Senza nessuna pietà
Mimmo fa il muratore e vive a stretto contatto con un ambiente criminale capeggiato dallo zio e dal cugino. Costretto, a malincuore, a dar loro una mano nelle loro attività, incontra un giorno Tania, giovane ragazza chiamata ad ‘intrattenere’ il cugino, con la quale si ritroverà in un’avventura imprevista.
“Senza nessuna pietà” non è di certo un film perfetto; oltre ad avere tutte le sbavature e insicurezze dell’opera prima, prende gli stereotipi tipici del film di genere (noir o gangster movie che sia) e li ripropone senza alcuna rielaborazione personale: i boss e i loro sicari sono esattamente come te li aspetti, né più né meno, e la loro caratterizzazione è strettamente funzionale al dipanarsi della vicenda. Stesso dicasi per il codice morale della criminalità, che dovrebbe motivare le azioni dei vari malavitosi, qui ridotto ad un semplice pretesto narrativo e privato di ogni tridimensionalità.
Eppure il film di Alhaique ha un’innegabile vitalità, un cuore pulsante che, nonostante tutto, solleva il film dall’anonimato e lo distingue da buona parte dei prodotti a lui affini per stile e contenuto. Questa forza è riposta nello sguardo affettuoso che il regista ha sui personaggi e in quelle scelte che indirizzano il film verso l’intimo e il sentimento, verso il racconto di due spiriti solitari che s’incontrano, piuttosto che nell’affresco approssimativo della vita criminale.
Alhaique ha la fortuna di centrare in pieno la caratterizzazione del protagonista e la scelta dell’attore: il Mimmo di Pierfrancesco Favino è un personaggio a cui ci si affeziona per quel mix di malinconia ed efferatezza che lo contraddistingue.
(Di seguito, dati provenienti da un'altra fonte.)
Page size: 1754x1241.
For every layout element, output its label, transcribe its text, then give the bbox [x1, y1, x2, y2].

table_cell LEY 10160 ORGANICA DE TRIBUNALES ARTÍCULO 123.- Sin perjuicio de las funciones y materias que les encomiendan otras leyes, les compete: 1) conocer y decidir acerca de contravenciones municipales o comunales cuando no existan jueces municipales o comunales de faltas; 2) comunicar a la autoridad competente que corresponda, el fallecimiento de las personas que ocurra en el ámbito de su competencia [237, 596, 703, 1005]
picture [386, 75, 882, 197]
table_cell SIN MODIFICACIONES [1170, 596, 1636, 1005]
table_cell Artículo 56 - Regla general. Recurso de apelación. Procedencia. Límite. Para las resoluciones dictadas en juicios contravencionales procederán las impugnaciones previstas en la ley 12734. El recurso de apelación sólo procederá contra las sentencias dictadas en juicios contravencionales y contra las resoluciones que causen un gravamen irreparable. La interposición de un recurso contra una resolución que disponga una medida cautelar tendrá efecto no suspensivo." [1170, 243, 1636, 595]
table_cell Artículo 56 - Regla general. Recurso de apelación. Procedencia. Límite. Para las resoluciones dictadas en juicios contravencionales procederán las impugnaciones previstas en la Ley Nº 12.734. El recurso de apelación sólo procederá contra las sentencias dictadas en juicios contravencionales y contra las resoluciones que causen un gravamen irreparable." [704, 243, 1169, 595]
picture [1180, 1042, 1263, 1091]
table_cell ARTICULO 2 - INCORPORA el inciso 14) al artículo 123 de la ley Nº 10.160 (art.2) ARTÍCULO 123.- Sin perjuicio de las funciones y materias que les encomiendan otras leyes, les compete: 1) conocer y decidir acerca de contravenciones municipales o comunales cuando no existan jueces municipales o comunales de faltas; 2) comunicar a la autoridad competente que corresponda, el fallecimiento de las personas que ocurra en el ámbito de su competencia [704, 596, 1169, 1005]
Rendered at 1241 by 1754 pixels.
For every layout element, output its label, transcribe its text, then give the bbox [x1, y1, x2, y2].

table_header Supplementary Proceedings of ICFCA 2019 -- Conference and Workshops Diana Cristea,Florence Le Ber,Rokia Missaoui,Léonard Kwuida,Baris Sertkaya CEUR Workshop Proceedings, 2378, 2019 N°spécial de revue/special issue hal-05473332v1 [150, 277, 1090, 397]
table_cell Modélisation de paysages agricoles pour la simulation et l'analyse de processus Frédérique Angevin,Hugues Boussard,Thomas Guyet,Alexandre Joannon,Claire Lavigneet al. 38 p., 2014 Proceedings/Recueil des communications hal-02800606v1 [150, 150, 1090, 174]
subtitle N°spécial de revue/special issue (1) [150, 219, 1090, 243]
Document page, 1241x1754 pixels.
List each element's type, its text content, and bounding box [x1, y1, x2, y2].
Il ‘physique’ dell’attore contribuisce a creare l’immagine di un gigante scorbutico e capace di improvvisi scoppi di violenza, ma con desideri e fragilità che arriviamo a percepire in maniera autentica. L’incontro con la giovane ragazza e il legame che gradualmente va’ ad instaurarsi tra i due è interessante per come s’inserisce all’interno della struttura del film e per come agisce sul carattere dei due personaggi: dopo uno snodo narrativo che condiziona in maniera determinante la loro esistenza, Alhaique sviluppa il rapporto tra Mimmo e Tanya come se fosse indipendente dalle circostanze contingenti e dal contesto. I drammi e le sofferenze che li rincorrono diventano marginali rispetto alla scoperta reciproca l’uno dell’altra, che ci viene mostrata in modo sommesso e delicato, con la giusta tempistica e una sorprendente sensibilità.
Così, allora, nonostante il sangue scorra e le lacrime anche, l’importante è quella scintilla che accende due corpi e due sguardi, unendoli, anche se per poco, in una lotta comune.
La frase:
"Le balene non muoiono poiché fuori dall’acqua, ma perché rimangono schiacciate dal loro peso".